The City of Kanas City, Missouri's former head of its civil rights department is suing its City Manager and the City for race and age-based discrimination.

The lawsuit was filed nearly a year after the plaintiff alleged that she was forced to resign from her position as head of the Civil Rights and Equal Opportunity Department because she warned city officials that a multi-million-dollar Northland data center campus being built by Meta, Facebook's parent company, violated the City's hiring rules. In May 2023, the city council approved changes to its contract with Meta that require the developer to follow city requirements to hire a certain number of minority and women-owned businesses.

The lawsuit states, however, that beginning in 2022, the City Manager created obstacles that made it difficult for the plaintiff to carry out her job duties as head of the civil rights office. This began after she voiced concern that the Meta development was not hiring the proper number of city-mandated minority and women-owned contractors.

A spokesperson for the mayor's office did not comment on the pending litigation but pointed out that more than $186 million in construction and other support work has already been committed to registered minority- and women-owned businesses on the Meta project.  "Kansas City and Brian Platt sued for discrimination by ousted civil rights director" www.kcur.org (Mar. 14, 2024).

Commentary

One aspect of this suit involves pretextual termination. The plaintiff alleges that City officials maintain that the plaintiff, who was at the time the highest-ranking Black woman in city hall, was asked to resign because she violated a rule requiring city hall employees to live in Kansas City. They cite a Lee's Summit, Missouri home that she purchased as evidence that she violated the residency requirement.
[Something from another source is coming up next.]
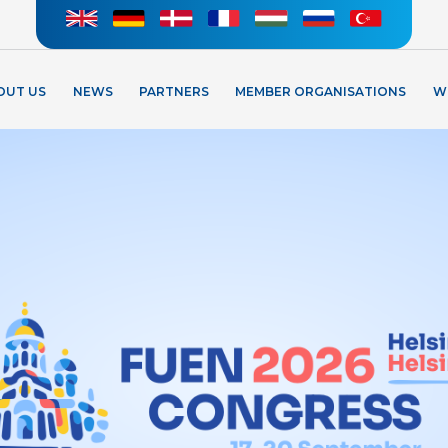
OUT US
NEWS
PARTNERS
MEMBER ORGANISATIONS
W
However, the plaintiff maintains that her primary residence has always been in Kansas City. Jackson County property records show she owns homes in both Kansas City and in Lee's Summit. A car registered in her name lists the same Kansas City address.

She alleges her firing her over the residency requirement was "pretextual" and that the City applies its residency requirement selectively, citing several department heads who own residential property outside city limits but have not been asked to resign from their positions. The lawsuit says the city has selectively used its residency requirement to terminate female, minority employees.
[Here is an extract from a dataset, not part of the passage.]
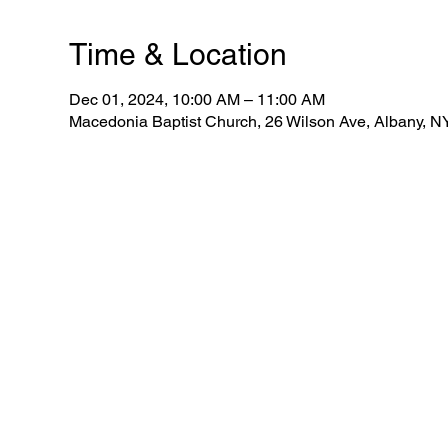
Time & Location
Dec 01, 2024, 10:00 AM – 11:00 AM
Macedonia Baptist Church, 26 Wilson Ave, Albany,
In a workplace discrimination case, a pretext occurs when an employer gives a false reason for terminating employment or discriminating against an employee. Pretext can be established by showing that the employer's reasons are unreasonable, inconsistent, or contradictory.
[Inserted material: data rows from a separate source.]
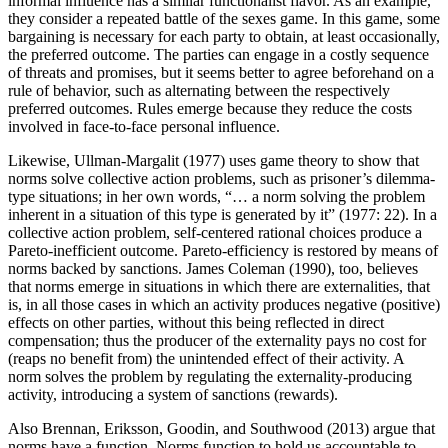
informal influence has a similar functionalist flavor. As an example,
they consider a repeated battle of the sexes game. In this game, some
bargaining is necessary for each party to obtain, at least occasionally,
the preferred outcome. The parties can engage in a costly sequence
of threats and promises, but it seems better to agree beforehand on a
rule of behavior, such as alternating between the respectively
preferred outcomes. Rules emerge because they reduce the costs
involved in face-to-face personal influence.
Likewise, Ullman-Margalit (1977) uses game theory to show that
norms solve collective action problems, such as prisoner’s dilemma-
type situations; in her own words, “… a norm solving the problem
inherent in a situation of this type is generated by it” (1977: 22). In a
collective action problem, self-centered rational choices produce a
Pareto-inefficient outcome. Pareto-efficiency is restored by means of
norms backed by sanctions. James Coleman (1990), too, believes
that norms emerge in situations in which there are externalities, that
is, in all those cases in which an activity produces negative (positive)
effects on other parties, without this being reflected in direct
compensation; thus the producer of the externality pays no cost for
(reaps no benefit from) the unintended effect of their activity. A
norm solves the problem by regulating the externality-producing
activity, introducing a system of sanctions (rewards).
Also Brennan, Eriksson, Goodin, and Southwood (2013) argue that
norms have a function. Norms function to hold us accountable to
For example, if an employer claims to have fired an employee due to an economic downturn, but hired more employees or gained new contracts before the downturn, that could be considered pretext. The allegation in the Kansas City lawsuit that residency rules were inconsistently applied to all others who would otherwise be subject to those rules, and yet whose employment was not affected, if proven, could be a pretextual reason for termination, and therefore illegal.